I am still awaiting the explanation of how one can tell which CO2 molecule was released (directly or indirecly).

It’s a case of the smoking gun.

April 7, 2026 8:26 pm

About time the fossil fuel companies grew some…

…. and immediately cease all deliveries of fossil fuels to states or local governments bringing these stupid lawsuits.

Denis
Reply to  bnice2000
April 8, 2026 7:48 am

Makes sense to me.

Sparta Nova 4
Reply to  bnice2000
April 8, 2026 1:13 pm

Get a court order first so as to be immune from damage claims.

John Hultquist
April 7, 2026 9:00 pm

The ClimateCult will go away like the witch hunts — hopefully faster. 

Leon de Boer
April 8, 2026 1:48 am

If the last few weeks has shown anything is that those promoting these sort of lawfare will be the first against the wall if they ever got what they wanted.

The most prominent question to all politicians during our little oil crisis was how did you not stockpile more oil in a strategic reserve not oh that is good oil is scarce and will save the planet.

I would say the whole climate agenda has been set back years because people are now very aware what a world without oil would look like.

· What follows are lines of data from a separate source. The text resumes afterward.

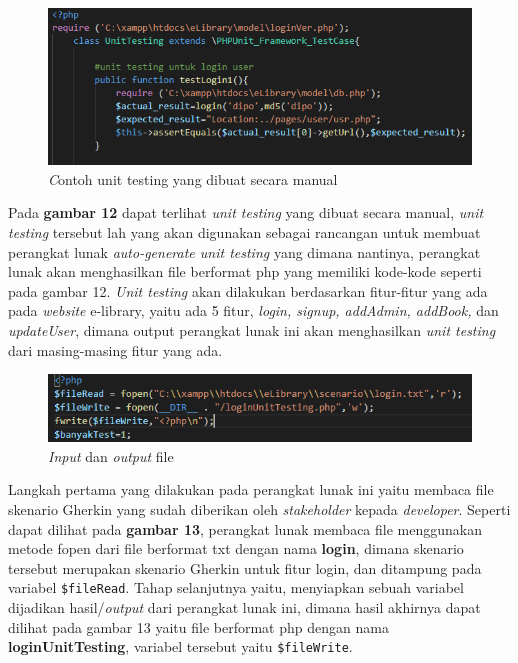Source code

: \documentclass[a4paper,twoside]{article}
\begin{document}
\begin{enumerate}
\begin{figure}[h!]
			\includegraphics[scale=1.00]{../DokumenSkripsi/gambar/implementasi1}
			\centering
			\caption{\textit Contoh {unit testing} yang dibuat secara manual}
		\end{figure}
Pada \textbf{gambar 12} dapat terlihat \textit{unit testing} yang dibuat secara manual, \textit{unit testing} tersebut lah yang akan digunakan sebagai rancangan untuk membuat perangkat lunak \textit{auto-generate unit testing} yang dimana nantinya, perangkat lunak akan menghasilkan file berformat php yang memiliki kode-kode seperti pada gambar 12. \textit{Unit testing} akan dilakukan berdasarkan fitur-fitur yang ada pada \textit{website} e-library, yaitu ada 5 fitur, \textit{login, signup, addAdmin, addBook, }dan \textit{updateUser}, dimana output perangkat lunak ini akan menghasilkan \textit{unit testing} dari masing-masing fitur yang ada.

\begin{figure}[h!]
			\includegraphics[scale=1.00]{../DokumenSkripsi/gambar/implementasi2}
			\centering
			\caption{\textit \textit{Input} dan \textit{output} file}
		\end{figure}

Langkah pertama yang dilakukan pada perangkat lunak ini yaitu membaca file skenario Gherkin yang sudah diberikan oleh \textit{stakeholder} kepada \textit{developer}. Seperti dapat dilihat pada \textbf{gambar 13}, perangkat lunak membaca file menggunakan metode fopen dari file berformat txt dengan nama \textbf{login}, dimana skenario tersebut merupakan skenario Gherkin untuk fitur login, dan ditampung pada variabel \texttt{\$fileRead}. Tahap selanjutnya yaitu, menyiapkan sebuah variabel dijadikan hasil/\textit{output} dari perangkat lunak ini, dimana hasil akhirnya dapat dilihat pada gambar 13 yaitu file berformat php dengan nama \textbf{loginUnitTesting}, variabel tersebut yaitu \texttt{\$fileWrite}.


\end{enumerate}
\end{document}
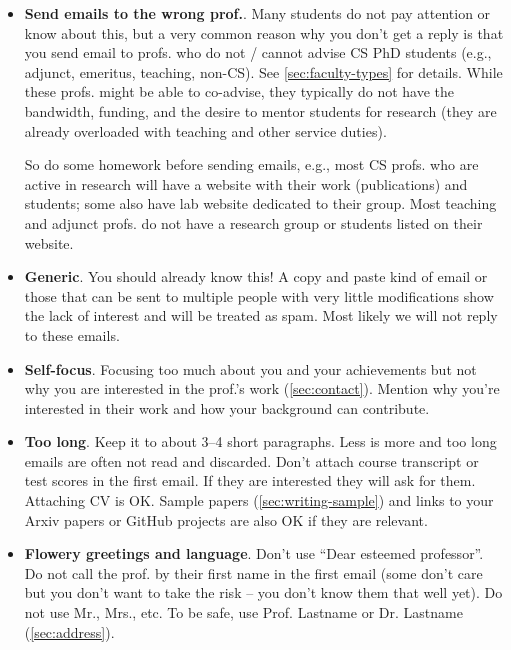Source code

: \documentclass[oneside,11pt,dvipsnames]{book}
\begin{document}
\begin{itemize}
    \item \textbf{Send emails to the wrong prof.}. Many students do not pay attention or know about this, but a very common reason why you don't get a reply is that you send email to profs. who do not / cannot advise CS PhD students (e.g., adjunct, emeritus, teaching, non-CS). See \autoref{sec:faculty-types} for details. While these profs. might be able to co-advise, they typically do not have the bandwidth, funding, and the desire to mentor students for research (they are already overloaded with teaching and other service duties). 
    
    So do some homework before sending emails, e.g., most CS profs. who are active in research will have a website with their work (publications) and students; some also have lab website dedicated to their group. Most teaching and adjunct profs. do not have a research group or students listed on their website.  
        
    \item \textbf{Generic}. You should already know this! A copy and paste kind of email or those that can be sent to multiple people with very little modifications show the lack of interest and will be treated as spam. Most likely we will not reply to these emails. 

    \item \textbf{Self-focus}. Focusing too much about you and your achievements but not why you are interested in the prof.'s work (\autoref{sec:contact}). Mention why you're interested in their work and how your background can contribute. 

    \item \textbf{Too long}. Keep it to about 3--4 short paragraphs. Less is more and too long emails are often not read and discarded. Don't attach course transcript or test scores in the first email. If they are  interested they will ask for them.  Attaching CV is OK. Sample papers (\autoref{sec:writing-sample}) and links to your Arxiv papers or GitHub projects are also OK if they are relevant.
    
    \item \textbf{Flowery greetings and language}. Don't use ``Dear esteemed professor''.  Do not call the prof. by their first name in the first email (some don't care but you don't want to take the risk -- you don't know them that well yet).  Do not use Mr., Mrs., etc. To be safe, use Prof. Lastname or Dr. Lastname (\autoref{sec:address}).
    

\end{itemize}
\end{document}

Other than a few squeamish lefties I doubt many would have cared if Iranian infrastructure was removed off the map to get the oil moving again which should give them a good indication of what will happen to them if they tried to lawfare oil use out of existence.

MarkW
Reply to  Leon de Boer
April 8, 2026 8:51 am

Biden drained the reserves to keep gas prices low during the 2022 midterms. Refilling them after the midterms was never a priority.

Sparta Nova 4
Reply to  MarkW
April 8, 2026 1:16 pm

Perhaps. Or perhaps it was watching the price so that the replacement oil cost the same or less than the depleted oil.

Reply to  Leon de Boer
April 9, 2026 8:06 am

You are assuming that the anti-fossil fuel folk are capable of logical thought.

observa
April 8, 2026 3:31 am

Give it up enviroloons as we’re all doomed to give up breathing anyway-
The Earth has already passed a point of no return
Stiff upper lip don’t panic stay calm for the sake of the kiddies and have the koolade ready

Joe Crawford
Reply to  observa
April 8, 2026 11:08 am

Wow, That’s only about 50 million generations in the future :<)

Sparta Nova 4
Reply to  observa
April 8, 2026 1:27 pm

“This water vapor, a potent greenhouse gas, will intensify global warming by trapping more heat in the atmosphere.”

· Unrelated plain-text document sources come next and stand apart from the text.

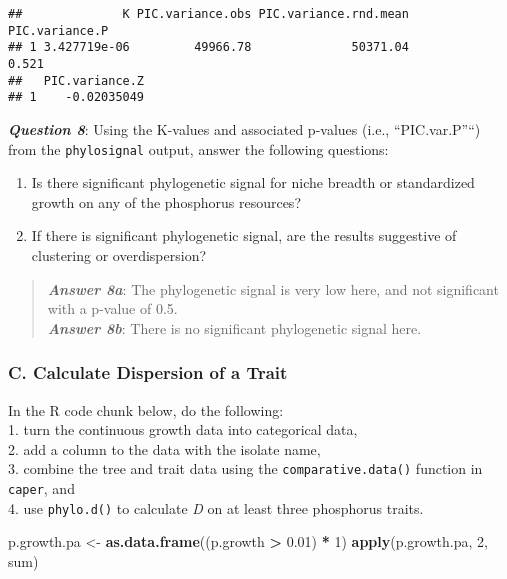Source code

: \documentclass[]{article}
\newenvironment{Shaded}{\begin{snugshade}}{\end{snugshade}}
\newcommand{\KeywordTok}[1]{\textcolor[rgb]{0.13,0.29,0.53}{\textbf{#1}}}
\newcommand{\DecValTok}[1]{\textcolor[rgb]{0.00,0.00,0.81}{#1}}
\newcommand{\FloatTok}[1]{\textcolor[rgb]{0.00,0.00,0.81}{#1}}
\newcommand{\StringTok}[1]{\textcolor[rgb]{0.31,0.60,0.02}{#1}}
\newcommand{\OperatorTok}[1]{\textcolor[rgb]{0.81,0.36,0.00}{\textbf{#1}}}
\newcommand{\NormalTok}[1]{#1}
\providecommand{\tightlist}{%
  \setlength{\itemsep}{0pt}\setlength{\parskip}{0pt}}
\begin{document}
\begin{verbatim}
##              K PIC.variance.obs PIC.variance.rnd.mean PIC.variance.P
## 1 3.427719e-06         49966.78              50371.04          0.521
##   PIC.variance.Z
## 1    -0.02035049
\end{verbatim}

\textbf{\emph{Question 8}}: Using the K-values and associated p-values
(i.e., ``PIC.var.P''``) from the \texttt{phylosignal} output, answer the
following questions:

\begin{enumerate}
\def\labelenumi{\alph{enumi}.}
\tightlist
\item
  Is there significant phylogenetic signal for niche breadth or
  standardized growth on any of the phosphorus resources?\\
\item
  If there is significant phylogenetic signal, are the results
  suggestive of clustering or overdispersion?
\end{enumerate}

\begin{quote}
\textbf{\emph{Answer 8a}}: The phylogenetic signal is very low here, and
not significant with a p-value of 0.5.\\
\textbf{\emph{Answer 8b}}: There is no significant phylogenetic signal
here.
\end{quote}

\subsubsection{C. Calculate Dispersion of a
Trait}\label{c.-calculate-dispersion-of-a-trait}

In the R code chunk below, do the following:\\
1. turn the continuous growth data into categorical data,\\
2. add a column to the data with the isolate name,\\
3. combine the tree and trait data using the \texttt{comparative.data()}
function in \texttt{caper}, and\\
4. use \texttt{phylo.d()} to calculate \emph{D} on at least three
phosphorus traits.

\begin{Shaded}
\begin{Highlighting}[]
\NormalTok{p.growth.pa <-}\StringTok{ }\KeywordTok{as.data.frame}\NormalTok{((p.growth }\OperatorTok{>}\StringTok{ }\FloatTok{0.01}\NormalTok{) }\OperatorTok{*}\StringTok{ }\DecValTok{1}\NormalTok{)}
\KeywordTok{apply}\NormalTok{(p.growth.pa, }\DecValTok{2}\NormalTok{, sum)}
\end{Highlighting}
\end{Shaded}
\end{document}
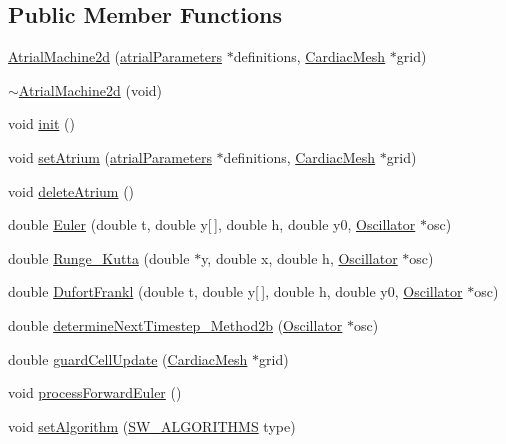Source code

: \subsection*{Public Member Functions}
\begin{DoxyCompactItemize}
\item 
\hyperlink{class_atrial_machine2d_a1181b8a58b70e0374cfaefcbf2c29b12}{Atrial\+Machine2d} (\hyperlink{classatrial_parameters}{atrial\+Parameters} $\ast$definitions, \hyperlink{class_cardiac_mesh}{Cardiac\+Mesh} $\ast$grid)
\item 
\hyperlink{class_atrial_machine2d_a955b6614307d86c8d9e196a3b7ce2434}{$\sim$\+Atrial\+Machine2d} (void)
\item 
void \hyperlink{class_atrial_machine2d_a22a0e5a3d07859721cce24ed253932ed}{init} ()
\item 
void \hyperlink{class_atrial_machine2d_a80f97d261da5f2ca116592b07455425a}{set\+Atrium} (\hyperlink{classatrial_parameters}{atrial\+Parameters} $\ast$definitions, \hyperlink{class_cardiac_mesh}{Cardiac\+Mesh} $\ast$grid)
\item 
void \hyperlink{class_atrial_machine2d_a40366613671e5856d0c3cd0572398dc1}{delete\+Atrium} ()
\item 
double \hyperlink{class_atrial_machine2d_a9cd5c318f2021169ee6a28ca27ff6924}{Euler} (double t, double y\mbox{[}$\,$\mbox{]}, double h, double y0, \hyperlink{class_oscillator}{Oscillator} $\ast$osc)
\item 
double \hyperlink{class_atrial_machine2d_a2d181080d4da8598ce58dc29d3ee707a}{Runge\+\_\+\+Kutta} (double $\ast$y, double x, double h, \hyperlink{class_oscillator}{Oscillator} $\ast$osc)
\item 
double \hyperlink{class_atrial_machine2d_af35ca9286dbe3f236b31ddd84f9d25e4}{Dufort\+Frankl} (double t, double y\mbox{[}$\,$\mbox{]}, double h, double y0, \hyperlink{class_oscillator}{Oscillator} $\ast$osc)
\item 
double \hyperlink{class_atrial_machine2d_afb0f7ee5a1efa0f20b1f3c145927374a}{determine\+Next\+Timestep\+\_\+\+Method2b} (\hyperlink{class_oscillator}{Oscillator} $\ast$osc)
\item 
double \hyperlink{class_atrial_machine2d_ad0cfe6a11b68c40c8db51da0a4ccb4cb}{guard\+Cell\+Update} (\hyperlink{class_cardiac_mesh}{Cardiac\+Mesh} $\ast$grid)
\item 
void \hyperlink{class_atrial_machine2d_aac348bf7321fae9fe7d8265f36e9d1e6}{process\+Forward\+Euler} ()
\item 
void \hyperlink{class_atrial_machine2d_aab1d925f08bbf319b374f6d2b879878b}{set\+Algorithm} (\hyperlink{heart_defines_8h_ae0e356ca8deebb30aca0cd91e0cbd46c}{S\+W\+\_\+\+A\+L\+G\+O\+R\+I\+T\+H\+M\+S} type)
\end{DoxyCompactItemize}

What happened. CO2 is the climate “control knob?”

What happened to water vapor forming clouds?

“This effect will accelerate an irreversible feedback loop called the “runaway greenhouse effect” due to the complete evaporation of the oceans, which will turn Earth into an environment incompatible with life as we know it, according to Wikipedia.”

Ah. Wiki, the font of all knowledge and wisdom. /s

I am so glad to see our old friend, “runaway greenhouse effect” back in mainstream! /s

“The Earth has crossed the tipping point beyond which it can no longer sustain its oxygen levels in the long term, triggering an irreversible atmospheric decline driven by increased solar luminosity.”

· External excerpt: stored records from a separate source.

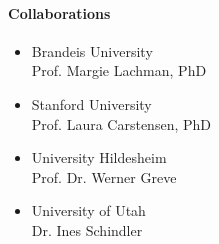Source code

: \newpage
\paragraph{Collaborations}

\begin{itemize}
\item Brandeis University\\ Prof. Margie Lachman, PhD
\item Stanford University\\ Prof. Laura Carstensen, PhD
\item University Hildesheim\\ Prof. Dr. Werner Greve
\item University of Utah\\ Dr. Ines Schindler
\end{itemize}

\begin{bibunit}[apalike]
\nocite{*}
\putbib[profUrsulaStaudinger2]
\end{bibunit}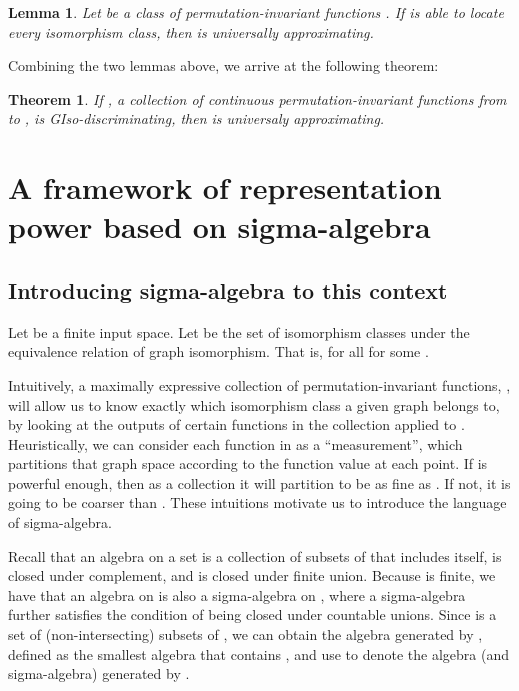 \documentclass{article}
\newtheorem{theorem}{Theorem}
\newtheorem{lemma}{Lemma}
\begin{document}
\begin{lemma} \label{lemma.locate.approx}
Let  be a class of permutation-invariant functions . 
If  is able to locate every isomorphism class, then  is universally approximating.
\end{lemma}


Combining the two lemmas above, we arrive at the following theorem:

\begin{theorem}
If , a collection of continuous permutation-invariant functions from  to , is GIso-discriminating, then  is universaly approximating.
\end{theorem}




\section{A framework of representation power based on sigma-algebra}
\label{sec.sigma}
\subsection{Introducing sigma-algebra to this context}
Let  be a finite input space. Let  be the set of isomorphism classes under the equivalence relation of graph isomorphism. That is, for all  for some .

Intuitively, a maximally expressive collection of permutation-invariant functions, , will allow us to know exactly which isomorphism class  a given graph  belongs to, by looking at the outputs of certain functions in the collection applied to . Heuristically, we can consider each function in  as a ``measurement'', which partitions that graph space  according to the function value at each point. If  is powerful enough, then as a collection it will partition  to be as fine as . If not, it is going to be coarser than . These intuitions motivate us to introduce the language of sigma-algebra.

Recall that an algebra on a set  is a collection of subsets of  that includes  itself, is closed under complement, and is closed under finite union. Because  is finite, we have that an algebra on  is also a sigma-algebra on , where a sigma-algebra further satisfies the condition of being closed under countable unions. Since  is a set of (non-intersecting) subsets of , we can obtain the algebra generated by , defined as the smallest algebra that contains , and use  to denote the algebra (and sigma-algebra) generated by .
\end{document}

Didn’t NASA show us that the planet is greening? Do not plants produce O2 from CO2?

I had to stop reading. My brain crossed a tipping point – irreversible loss of neurons, from reading that nonsense.

I mean we will all be dead by 2050. Just ask Greta!

Reply to  Sparta Nova 4
April 8, 2026 2:16 pm

The same CO2 that couldn’t stop a GLACIATION at TEN TIMES today’s levels is going to turn the Earth into a big microwave.

Effing morons.

William Lewis
April 8, 2026 1:29 pm

It’s all about control.

Edward Katz
April 8, 2026 2:13 pm

These eco-extremists will resort to every stunt in the book to advance their agendas, and whether they undermine living standards of the huge majority that scoff at their antics doesn’t bother them in the least. That’s the main sign of their desperation and that’s the reason that tax-paying consumers should be vigorously resisting any of their proposals.

April 8, 2026 3:15 pm

More than 20 states, counties, and cities cling to the alarmist claim that manmade climate change poses an “existential threat” requiring the rapid elimination of fossil fuels.

HAW HAW HAW HAW HAW HAW HAW, the never-ending bullshit that never reached bottom.

This is leftist propaganda that make these people miserable and insane.